明日の管弦の遊びの下ざらいに多くの殿上人が控えているのをこちらに呼び寄せ、心の赴くままに奏でようではないか、とまぁ、気の向くままの趣向です。
管弦の才では特に秀でる内大臣の子息達もその中に混じっております。
兵部卿宮は琵琶を、源氏は筝の琴、柏木の頭中将は和琴を前に、夕霧の宰相が横笛を静かに吹き始めました。
まだ肌寒い夜気に笛の音が冴え冴えと鳴り渡り、それに合わせて楽が響き合います。
それぞれの名人が得意なものを奏でるのでその音色の素晴らしいことは言うまでもありません。
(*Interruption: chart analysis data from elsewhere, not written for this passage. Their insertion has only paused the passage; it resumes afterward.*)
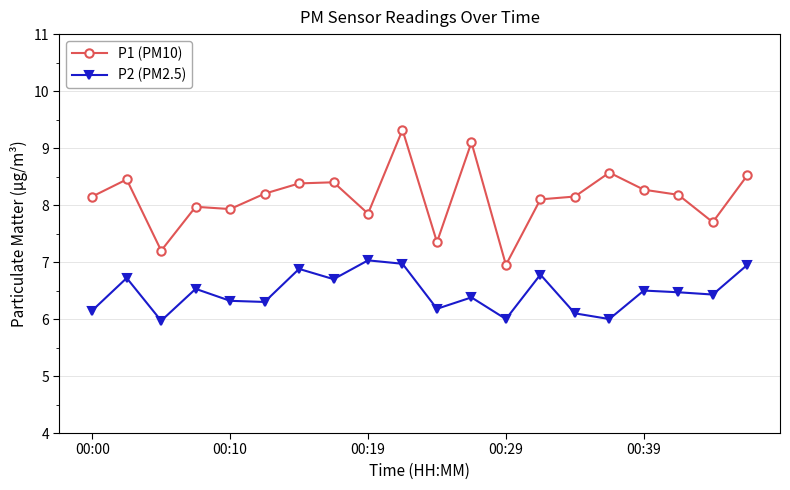

What is the maximum value shown in the chart?

9.3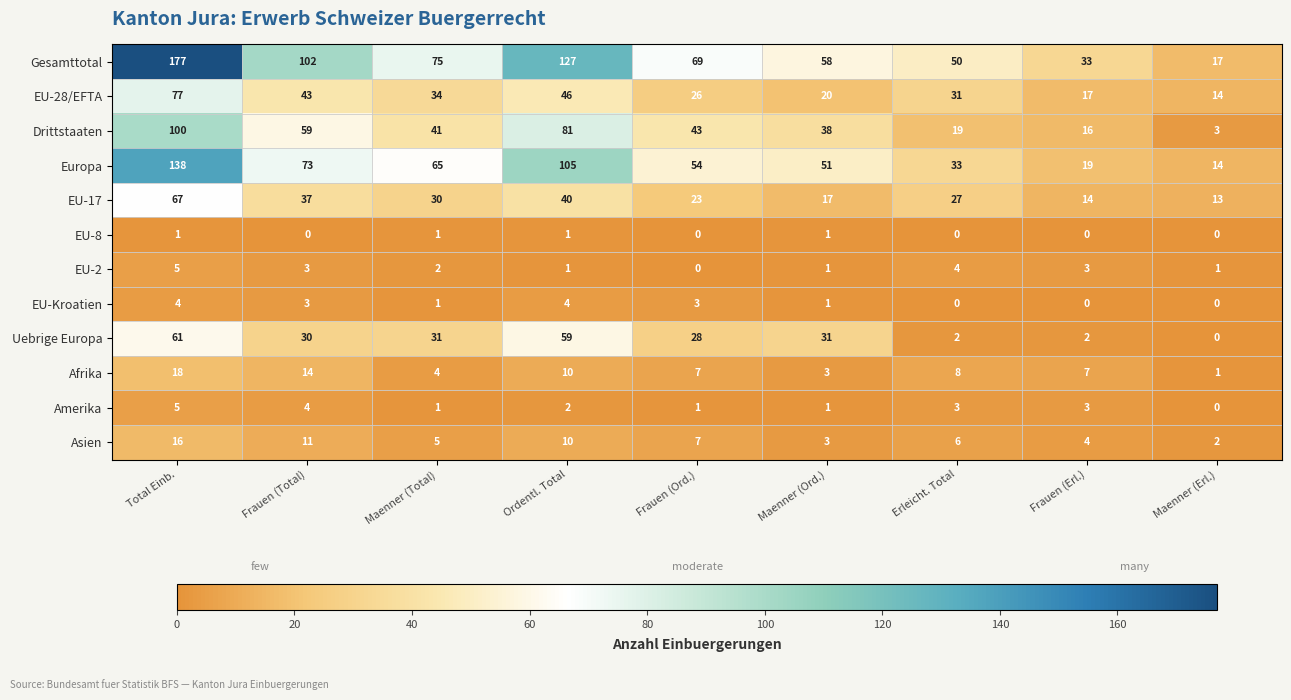

What is the sum of all Europa values?

552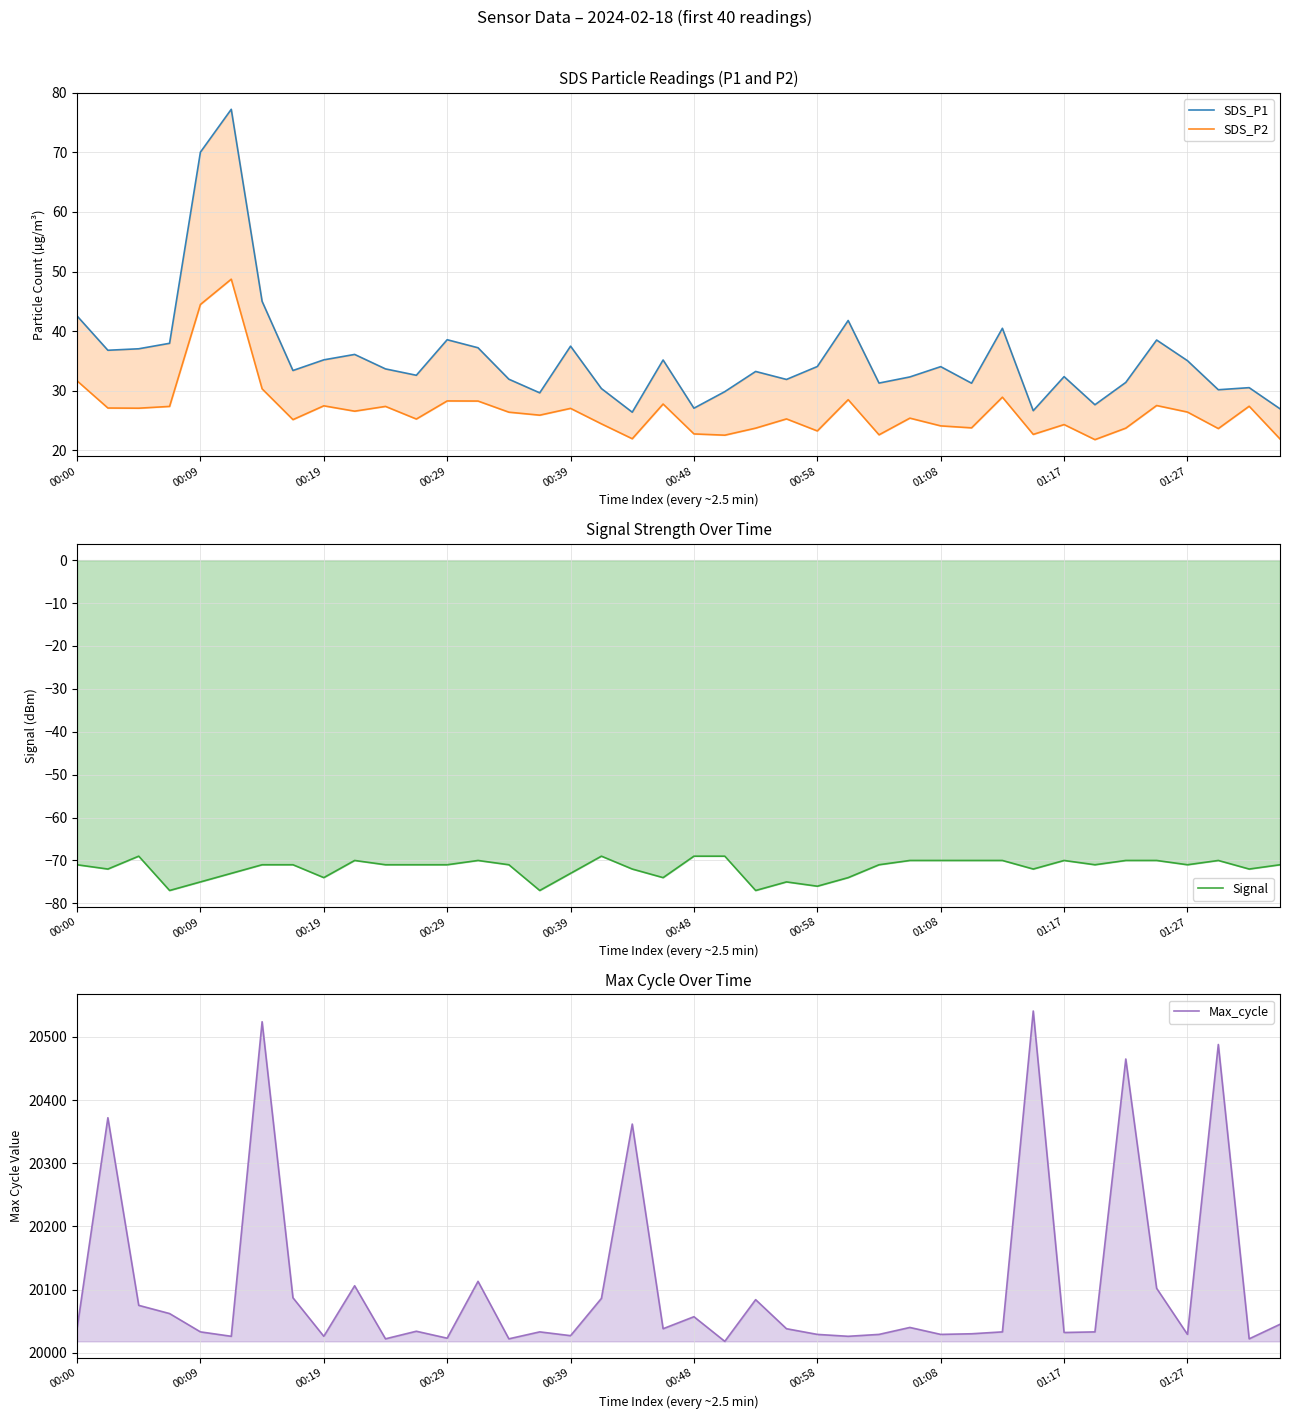

Which series changed the most between 00:48 and 10?

SDS_P1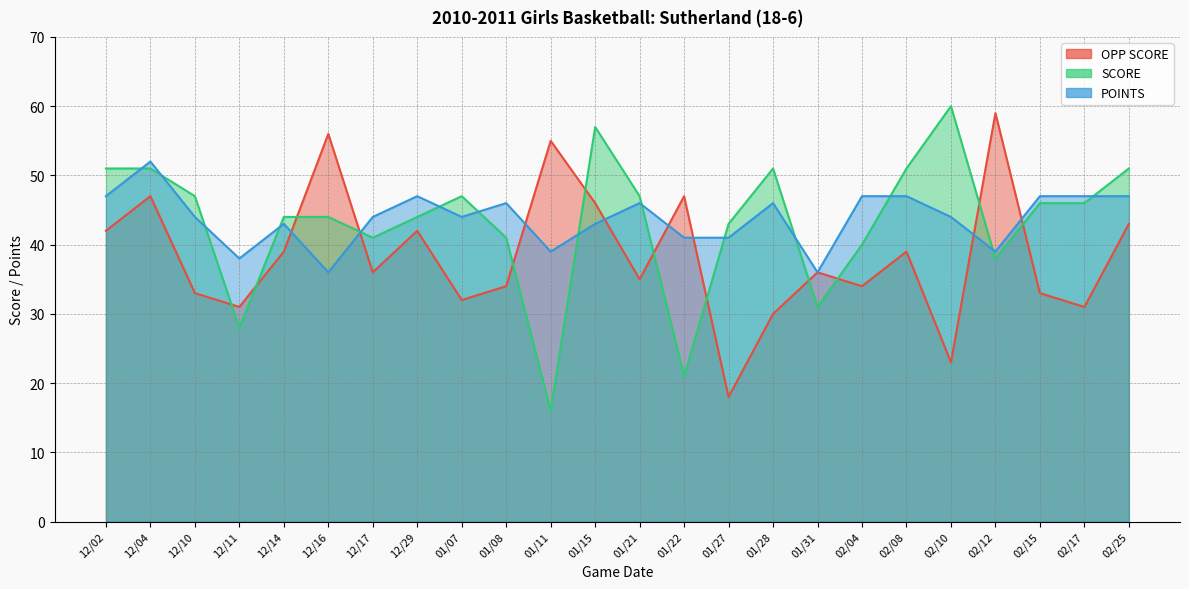

How many series are shown in this chart?

3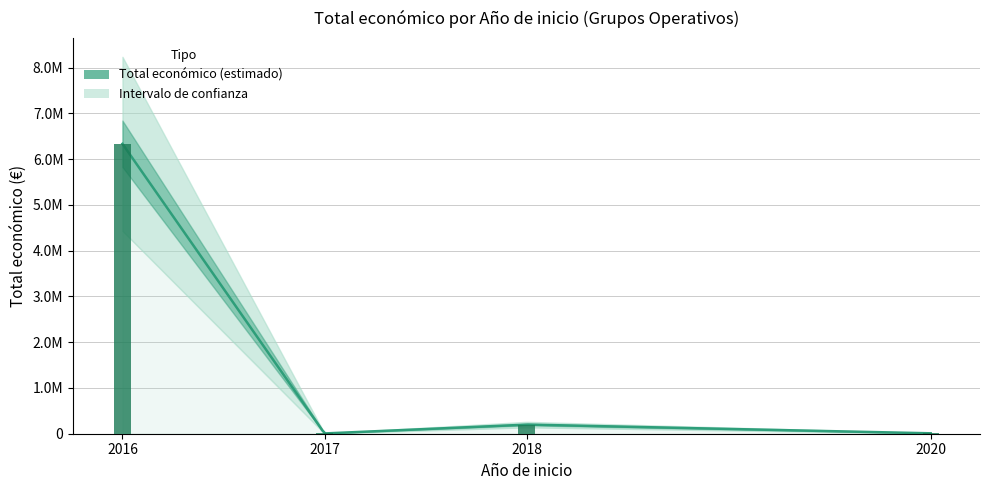

Between 2017 and 2018, which is larger?

2018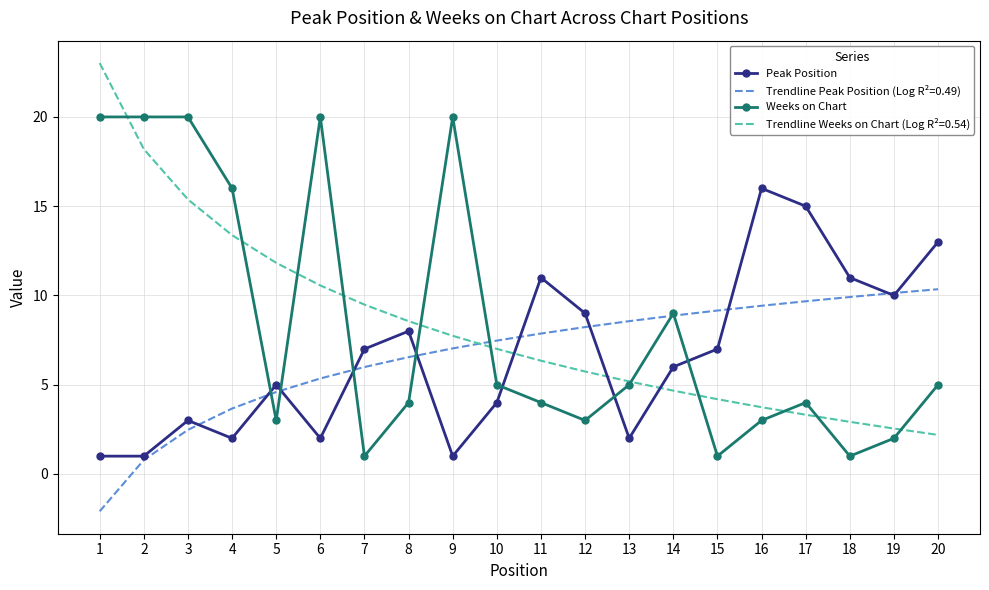

List the series in order of their peak value, lowest first.

Trendline Peak Position (Log R²=0.49), Peak Position, Weeks on Chart, Trendline Weeks on Chart (Log R²=0.54)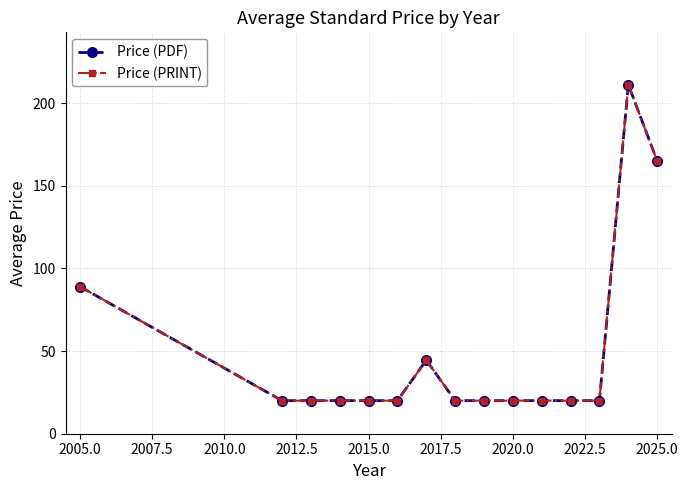

True or false: Price (PRINT) and Price (PDF) intersect in this chart.

False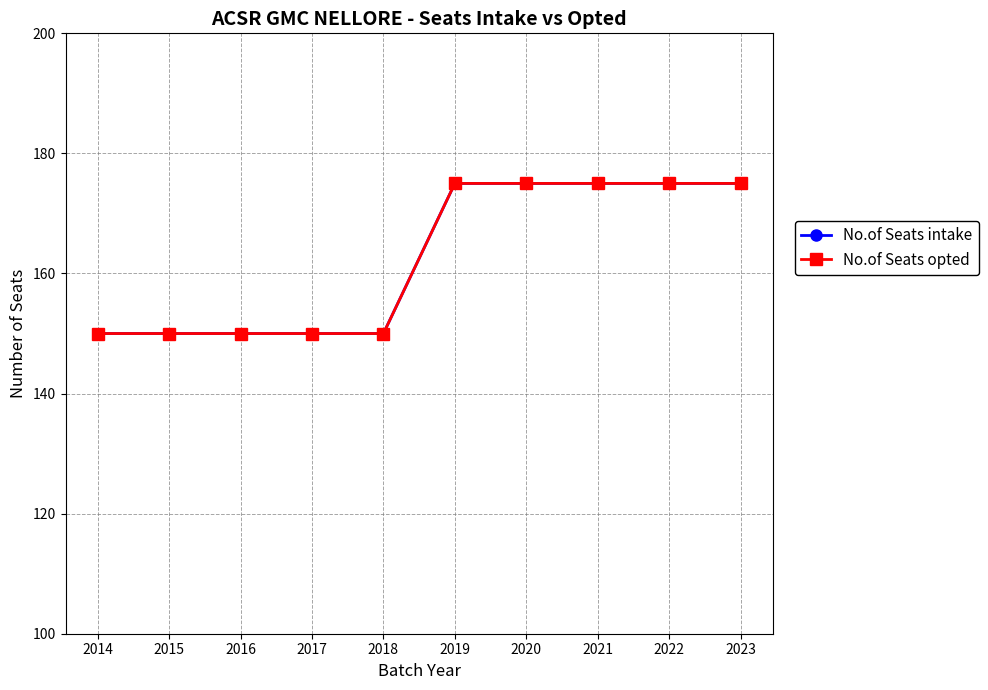

Reading right to left, list all the values displayed in this chart.

No.of Seats intake: 2023=175	2022=175	2021=175	2020=175	2019=175	2018=150	2017=150	2016=150	2015=150	2014=150
No.of Seats opted: 2023=175	2022=175	2021=175	2020=175	2019=175	2018=150	2017=150	2016=150	2015=150	2014=150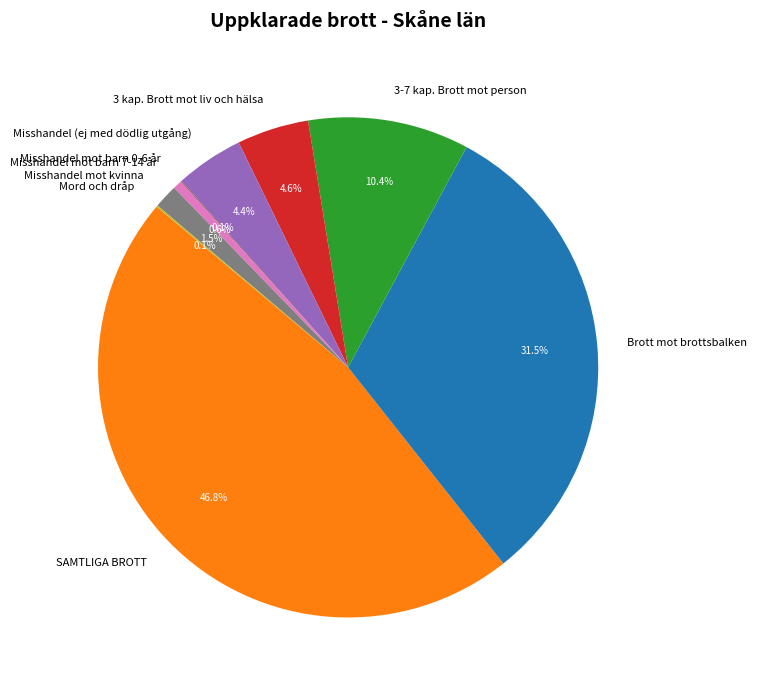

Which slice is the largest?

SAMTLIGA BROTT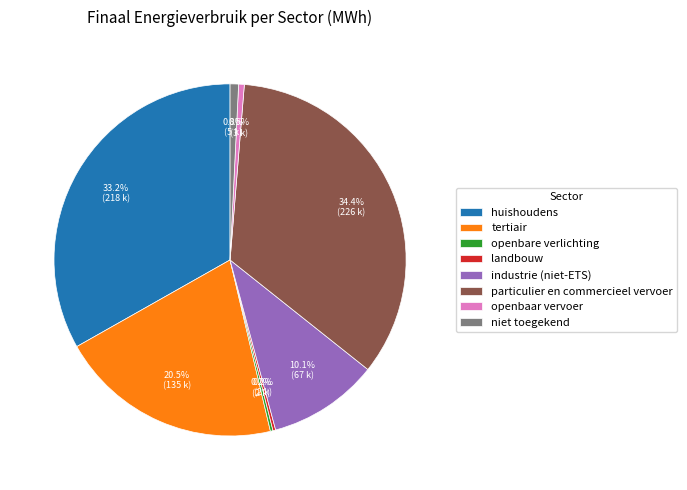

What percentage do huishoudens and openbaar vervoer together represent?

33.7%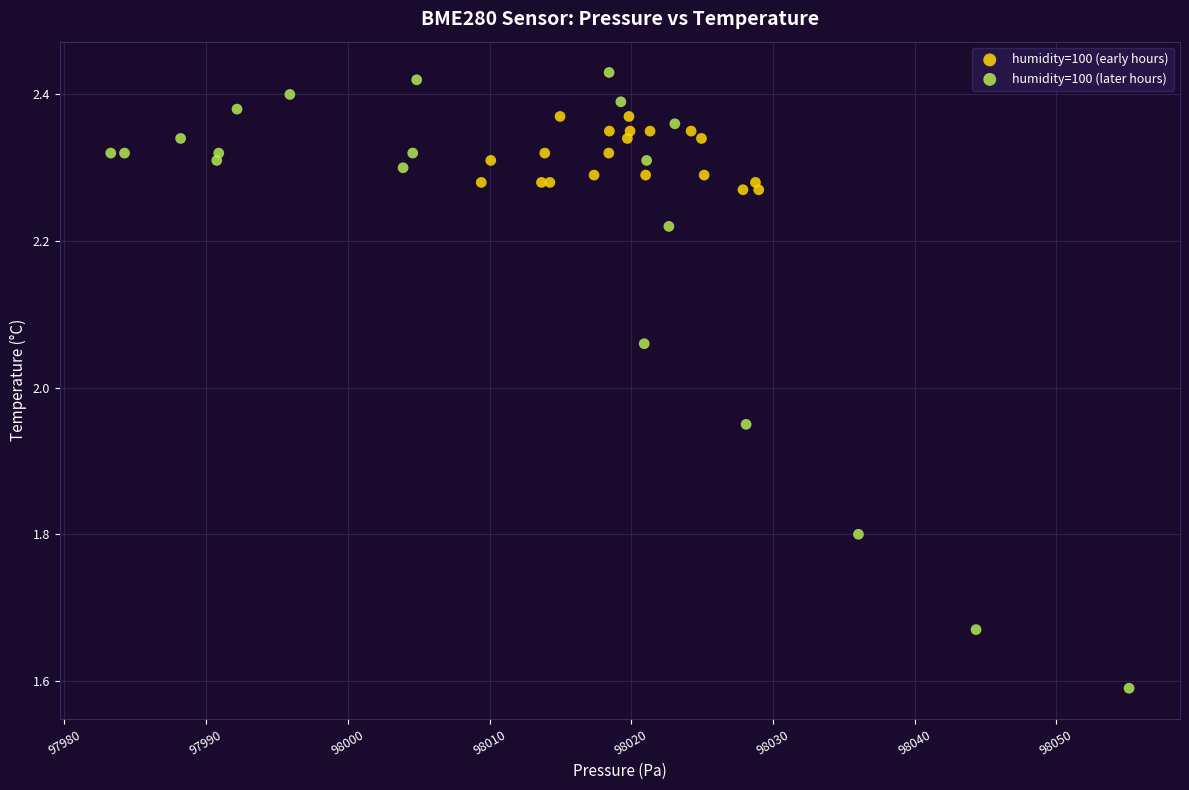

Which series has the largest Y range (max minus min)?

humidity=100 (later hours)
なかでも柏木の和琴の音色は父君の内大臣に劣らぬもので、源氏はこの控えめで美しい青年を気に入っております。美声が自慢の柏木の弟、弁の少将がまさにこの時期にぴったりの催馬楽(さいばら=古くから伝わっている歌を雅楽風にアレンジしたもの)『梅枝(むめがえ)』を朗々と謳いあげる様もなんとも趣のあるものです。
源氏も兵部卿宮も思い思いに声を合わせて、改まった催しではありませんでしたが、こうした内々のお遊びの方こそ風雅であると言えましょう。
宮は源氏に盃を差し出し詠みました。
 
鶯の声にやいとどあくがれむ
   こころ染めつる花のあたりに
(まるで鶯が鳴いているような歌声ではありませんか。そして花にもよせられて魂までも抜けだしそうにうっとりした宵ですね)
 
源氏はそれを受けて飲み干すと、柏木に盃を与え、詠みました。
 
色も香も移るばかりにこの春は
   花咲く宿を離(か)れずもあらなむ
(花の色も香りも御身に移るほどにこの邸へ足繁く通ってくださいよ)
 
柏木は恭しく盃を受け、夕霧へ差し出し、詠みました。
 
鶯の塒(ねぐら)の枝もなびくまで
      なほ吹きとほせ夜半の横竹
(鶯のねぐらである枝がなびくほどに夜通し笛を吹いてくださいよ)
 
夕霧は、無理をおっしゃる、と口の端に笑みを浮かべながら詠みました。
 
心ありて風の避くめる花の木に
   とりあへぬまで吹きや寄るべき
(風さえ気を遣い避けて吹く花枝に、どうして笛を吹いて近づけましょうか)
 
一同がどっと笑うと弁の少将も詠みました。
 
霞だに月と花とを隔てずは
    塒の鳥もほころびなまし
(せめて霞が月と花を隔てなければ、塒で休む鶯も目を覚ましてさえずるでしょうに)
 
各々が詠んだこの歌はまさに“花鳥風月”。
雅な上に知識・教養を兼ね備えた趣味人たちの集いです。
明け方になり、春の暁を惜しむように宴はようやくお開きとなりました。
源氏は宮へのお礼に優美な直衣一揃えとまだ開封していない薫物二壺を差し上げると宮は冗談めかして仰いました。
 
花の香をえならぬ袖に移しもて
     事あやまりと妹やとがめむ
(頂戴した香を衣に入れて帰ったならば、妻が女の元にいたと勘違いするでしょう)
 
妻を持たない宮の茶目っ気に源氏も微笑んで答えました。
 
めづらしと古里人も待ちぞ見む
      花の錦を着て帰る君
(錦の着物なぞ着て帰れば、奥方もことさら珍しいと思われるでしょう)
 
「兄上には参りますなぁ」
宮は上機嫌に笑ってお帰りになられました。